Catching up with the new marketing

This week i commented at work the fact that some blogs rival in terms of online audience with same major newspapers, with marketers needing to review their traditional media planning. On a happy coincidence, today the Wall Street Journal writes why many marketers are lagging behind consumers in terms of social media.

Jump on the Social Media Bandwagon
Illustration by Matt Hamm under a CC License

Some highlights:

Don’t just talk at consumers — work with them throughout the marketing process.
The conversations consumers have with each other, result in “some of the most interesting insights,” including gift ideas for specific occasions, such as a college graduation, and the prices consumers are willing to pay for different gifts.

Give consumers a reason to participate.
Other companies provide more-direct incentives: cash rewards or products, some of which are available only to members of the online community. Still others offer consumers peer recognition by awarding points each time they post comments, answer questions or contribute to a wiki entry

Listen to — and join — the conversation outside your site.
monitor relevant online conversations among consumers and, when appropriate, look for opportunities to inject themselves into a conversation or initiate a potential collaboration.

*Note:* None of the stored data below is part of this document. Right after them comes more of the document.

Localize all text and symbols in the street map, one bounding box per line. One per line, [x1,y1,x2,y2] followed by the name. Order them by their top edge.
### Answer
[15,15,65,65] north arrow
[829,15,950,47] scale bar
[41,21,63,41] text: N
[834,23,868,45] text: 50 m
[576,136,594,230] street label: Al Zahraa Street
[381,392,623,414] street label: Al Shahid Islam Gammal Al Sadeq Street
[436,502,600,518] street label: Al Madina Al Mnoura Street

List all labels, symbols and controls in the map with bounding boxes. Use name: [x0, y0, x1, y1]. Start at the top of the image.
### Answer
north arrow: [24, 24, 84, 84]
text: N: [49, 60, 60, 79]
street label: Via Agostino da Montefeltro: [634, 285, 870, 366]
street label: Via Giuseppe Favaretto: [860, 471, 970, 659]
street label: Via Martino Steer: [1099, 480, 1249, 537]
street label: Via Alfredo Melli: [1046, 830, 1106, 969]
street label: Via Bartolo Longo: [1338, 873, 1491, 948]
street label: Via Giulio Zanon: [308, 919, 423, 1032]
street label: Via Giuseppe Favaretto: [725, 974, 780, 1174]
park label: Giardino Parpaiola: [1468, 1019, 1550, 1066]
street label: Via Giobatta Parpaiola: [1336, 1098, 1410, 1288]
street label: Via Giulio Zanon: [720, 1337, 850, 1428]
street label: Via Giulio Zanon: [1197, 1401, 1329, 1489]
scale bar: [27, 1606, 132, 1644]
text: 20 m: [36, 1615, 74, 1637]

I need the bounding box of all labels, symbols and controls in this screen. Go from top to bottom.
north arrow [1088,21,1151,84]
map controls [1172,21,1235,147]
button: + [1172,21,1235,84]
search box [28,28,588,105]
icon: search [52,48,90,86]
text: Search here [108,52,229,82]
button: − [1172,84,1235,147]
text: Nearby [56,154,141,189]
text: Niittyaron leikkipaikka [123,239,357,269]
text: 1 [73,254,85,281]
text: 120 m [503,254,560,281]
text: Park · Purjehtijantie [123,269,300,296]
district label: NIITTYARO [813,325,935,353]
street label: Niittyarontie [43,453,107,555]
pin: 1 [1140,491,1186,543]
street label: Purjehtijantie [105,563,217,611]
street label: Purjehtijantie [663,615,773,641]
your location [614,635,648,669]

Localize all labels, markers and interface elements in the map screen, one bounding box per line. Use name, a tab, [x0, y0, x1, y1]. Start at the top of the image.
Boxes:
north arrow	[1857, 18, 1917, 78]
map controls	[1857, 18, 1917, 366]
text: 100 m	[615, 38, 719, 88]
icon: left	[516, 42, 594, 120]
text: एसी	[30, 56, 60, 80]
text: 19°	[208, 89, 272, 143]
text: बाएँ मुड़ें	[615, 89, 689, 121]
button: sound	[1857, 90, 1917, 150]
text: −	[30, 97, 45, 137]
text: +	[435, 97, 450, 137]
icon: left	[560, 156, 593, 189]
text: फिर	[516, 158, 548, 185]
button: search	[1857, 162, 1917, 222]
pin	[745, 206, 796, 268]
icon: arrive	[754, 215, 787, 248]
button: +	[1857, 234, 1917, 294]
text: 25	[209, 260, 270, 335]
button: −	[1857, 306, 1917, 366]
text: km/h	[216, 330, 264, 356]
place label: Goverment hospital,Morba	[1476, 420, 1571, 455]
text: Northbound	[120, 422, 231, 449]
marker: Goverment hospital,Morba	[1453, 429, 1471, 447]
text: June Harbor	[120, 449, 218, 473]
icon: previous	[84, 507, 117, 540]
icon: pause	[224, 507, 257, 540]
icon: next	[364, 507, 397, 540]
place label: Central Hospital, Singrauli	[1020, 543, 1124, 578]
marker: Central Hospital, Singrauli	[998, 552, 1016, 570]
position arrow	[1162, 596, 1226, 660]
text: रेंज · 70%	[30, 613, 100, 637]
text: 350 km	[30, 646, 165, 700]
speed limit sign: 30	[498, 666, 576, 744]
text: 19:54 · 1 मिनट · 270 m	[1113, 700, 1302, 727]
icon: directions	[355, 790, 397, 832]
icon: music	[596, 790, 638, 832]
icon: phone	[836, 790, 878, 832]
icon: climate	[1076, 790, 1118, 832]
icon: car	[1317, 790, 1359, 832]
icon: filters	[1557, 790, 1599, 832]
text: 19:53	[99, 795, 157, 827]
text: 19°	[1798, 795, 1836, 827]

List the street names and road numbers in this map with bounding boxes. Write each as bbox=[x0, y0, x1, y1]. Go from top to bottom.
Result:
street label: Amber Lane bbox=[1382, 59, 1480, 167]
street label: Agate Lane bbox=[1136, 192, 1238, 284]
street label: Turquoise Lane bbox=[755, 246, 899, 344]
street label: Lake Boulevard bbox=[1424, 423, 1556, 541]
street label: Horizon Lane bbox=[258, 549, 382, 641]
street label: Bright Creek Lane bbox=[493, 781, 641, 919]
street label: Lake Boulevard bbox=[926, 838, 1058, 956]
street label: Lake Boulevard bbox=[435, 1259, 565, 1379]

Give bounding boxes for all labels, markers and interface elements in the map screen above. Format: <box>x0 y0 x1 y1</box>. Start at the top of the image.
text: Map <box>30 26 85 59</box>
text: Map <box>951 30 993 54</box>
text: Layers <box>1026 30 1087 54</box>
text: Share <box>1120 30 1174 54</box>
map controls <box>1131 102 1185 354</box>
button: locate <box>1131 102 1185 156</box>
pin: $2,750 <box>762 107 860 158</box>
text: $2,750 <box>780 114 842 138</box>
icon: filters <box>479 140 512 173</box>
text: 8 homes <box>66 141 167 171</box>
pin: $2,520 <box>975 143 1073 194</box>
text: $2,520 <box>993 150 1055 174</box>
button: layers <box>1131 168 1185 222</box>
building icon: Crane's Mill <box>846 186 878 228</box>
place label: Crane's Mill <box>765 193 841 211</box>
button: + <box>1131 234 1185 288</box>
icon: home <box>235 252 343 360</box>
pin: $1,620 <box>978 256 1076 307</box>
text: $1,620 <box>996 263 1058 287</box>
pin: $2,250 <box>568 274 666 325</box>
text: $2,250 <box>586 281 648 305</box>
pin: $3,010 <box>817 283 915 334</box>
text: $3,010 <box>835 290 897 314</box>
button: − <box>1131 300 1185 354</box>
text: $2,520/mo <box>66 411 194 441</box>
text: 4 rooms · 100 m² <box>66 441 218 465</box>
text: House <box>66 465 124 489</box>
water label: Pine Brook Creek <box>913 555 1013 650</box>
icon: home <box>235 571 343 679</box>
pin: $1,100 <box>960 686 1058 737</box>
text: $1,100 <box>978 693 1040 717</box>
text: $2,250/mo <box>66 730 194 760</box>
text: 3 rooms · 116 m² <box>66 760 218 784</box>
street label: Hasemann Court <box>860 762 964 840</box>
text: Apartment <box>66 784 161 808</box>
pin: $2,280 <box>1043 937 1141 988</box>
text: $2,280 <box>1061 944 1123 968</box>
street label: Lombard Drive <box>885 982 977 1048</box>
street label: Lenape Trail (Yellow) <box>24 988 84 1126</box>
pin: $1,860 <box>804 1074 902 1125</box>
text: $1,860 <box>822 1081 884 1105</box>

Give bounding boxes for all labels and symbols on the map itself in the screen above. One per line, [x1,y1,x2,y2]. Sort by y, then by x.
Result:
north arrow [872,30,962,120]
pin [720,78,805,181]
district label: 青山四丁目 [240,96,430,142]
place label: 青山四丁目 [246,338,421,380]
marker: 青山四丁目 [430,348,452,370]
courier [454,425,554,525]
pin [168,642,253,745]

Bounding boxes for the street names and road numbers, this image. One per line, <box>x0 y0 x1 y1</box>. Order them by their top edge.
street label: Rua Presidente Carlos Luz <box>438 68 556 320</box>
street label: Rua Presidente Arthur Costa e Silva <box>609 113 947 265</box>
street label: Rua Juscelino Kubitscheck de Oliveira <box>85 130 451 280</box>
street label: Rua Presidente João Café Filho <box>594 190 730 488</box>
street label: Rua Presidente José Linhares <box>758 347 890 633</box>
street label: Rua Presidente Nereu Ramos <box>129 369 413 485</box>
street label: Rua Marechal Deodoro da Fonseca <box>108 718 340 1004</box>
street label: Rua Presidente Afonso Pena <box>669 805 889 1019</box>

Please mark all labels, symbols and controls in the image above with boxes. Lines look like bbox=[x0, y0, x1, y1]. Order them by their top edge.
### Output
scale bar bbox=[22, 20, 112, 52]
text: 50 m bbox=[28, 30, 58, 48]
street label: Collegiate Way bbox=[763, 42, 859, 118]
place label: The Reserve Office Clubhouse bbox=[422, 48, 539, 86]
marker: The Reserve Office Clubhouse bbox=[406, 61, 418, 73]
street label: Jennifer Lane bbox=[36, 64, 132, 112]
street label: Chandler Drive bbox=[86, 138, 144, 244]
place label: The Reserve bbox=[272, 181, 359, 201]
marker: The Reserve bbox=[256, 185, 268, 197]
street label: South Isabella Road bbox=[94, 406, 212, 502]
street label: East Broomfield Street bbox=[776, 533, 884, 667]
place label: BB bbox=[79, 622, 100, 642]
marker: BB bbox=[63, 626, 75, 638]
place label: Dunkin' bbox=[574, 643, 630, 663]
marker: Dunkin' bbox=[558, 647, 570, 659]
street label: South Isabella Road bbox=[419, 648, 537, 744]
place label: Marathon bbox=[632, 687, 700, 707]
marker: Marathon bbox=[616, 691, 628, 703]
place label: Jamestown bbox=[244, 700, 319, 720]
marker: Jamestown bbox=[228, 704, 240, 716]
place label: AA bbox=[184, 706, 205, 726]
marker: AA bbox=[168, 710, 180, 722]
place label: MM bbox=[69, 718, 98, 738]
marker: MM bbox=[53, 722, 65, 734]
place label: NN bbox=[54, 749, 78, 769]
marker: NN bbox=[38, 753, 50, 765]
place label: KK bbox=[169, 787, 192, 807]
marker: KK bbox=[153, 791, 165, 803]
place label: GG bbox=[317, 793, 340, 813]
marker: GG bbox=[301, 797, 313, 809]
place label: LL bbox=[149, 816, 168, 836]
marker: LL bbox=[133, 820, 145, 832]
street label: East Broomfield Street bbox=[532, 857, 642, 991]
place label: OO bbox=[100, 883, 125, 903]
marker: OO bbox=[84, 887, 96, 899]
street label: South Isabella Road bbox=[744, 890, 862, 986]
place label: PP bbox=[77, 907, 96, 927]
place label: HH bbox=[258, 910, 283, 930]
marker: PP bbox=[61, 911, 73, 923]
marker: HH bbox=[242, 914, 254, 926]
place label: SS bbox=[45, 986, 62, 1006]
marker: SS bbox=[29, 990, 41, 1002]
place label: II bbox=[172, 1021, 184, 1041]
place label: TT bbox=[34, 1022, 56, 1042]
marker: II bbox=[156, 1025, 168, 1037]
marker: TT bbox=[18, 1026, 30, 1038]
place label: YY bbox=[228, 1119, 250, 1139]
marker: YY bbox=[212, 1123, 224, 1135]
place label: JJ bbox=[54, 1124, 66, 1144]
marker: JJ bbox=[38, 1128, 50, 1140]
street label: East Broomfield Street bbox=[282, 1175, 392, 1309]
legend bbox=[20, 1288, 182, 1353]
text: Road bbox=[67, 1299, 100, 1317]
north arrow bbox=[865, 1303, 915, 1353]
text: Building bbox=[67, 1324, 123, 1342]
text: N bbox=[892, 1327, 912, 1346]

Resist the temptation to sell, sell, sell.
When consumers are invited to participate in online communities, they expect marketers to listen and to consider their ideas. They don’t want to feel like they’re simply a captive audience for advertising, and if they do they’re likely to abandon the community.

Don’t control, let it go.
“You have to let the members drive. When community members feel controlled, told how to respond and how to act, the community shuts down.”

Like it or not, the old way of doing (push) marketing is on its final days. Or has i heard yesterday on the Campus Party panel about Advertising and social media, your homepage is now Google.

6 thoughts on “Catching up with the new marketing

  1. Pingback: Posts about social media as of January 23, 2009
  2. All good stuff,
    but on ‘your homepage is google’..I’m not sure, it sounds a lot SEO/SEM to me and social media is not about keywords and clicks ;-). I kind of think that google organize the world info works in a ‘flat’ web 1.0 word but not in a ‘hills and valleys’ web 2.0 world where communities organize themselves and most of the info need to their well being is created and consumed in them. May be there isn’t a homepage anymore. But pieces of social friendly content from companies that communities take, transform and give back to the outside world.

  3. @laurent

    Our homepage is google as in “google indexes all the conversations”. I’ve been noticing that a lot of twitter/flickr/youtube and blog content is getting on the first page of search results. And Google is not that flat (take Search Wiki or Knol or Blogspot, for the matter).

    Dell’s CEO was refering mostly to the huge amount of user generated content that’s being created on social media. Companies should start paying attention to their customers (and not thinking thei agencies are trying to sell snake oil with all this web 2.0 small talk).

  4. While I don’t think that the old way of doing things will completely disappear – they still have and will continue to have their place within the communication mix – you’re right in pointing out that marketers must be aware that the old way of doing things don’t apply anymore. Instead, it’s about integrating new approaches to marketing that extend campaigns, drive engagement, and build relationships using innovative platforms, smart ideas, and business-focused analysis.

    The sad thing is that many marketers don’t understand this. This is where educating clients and building their experience levels becomes vitally important.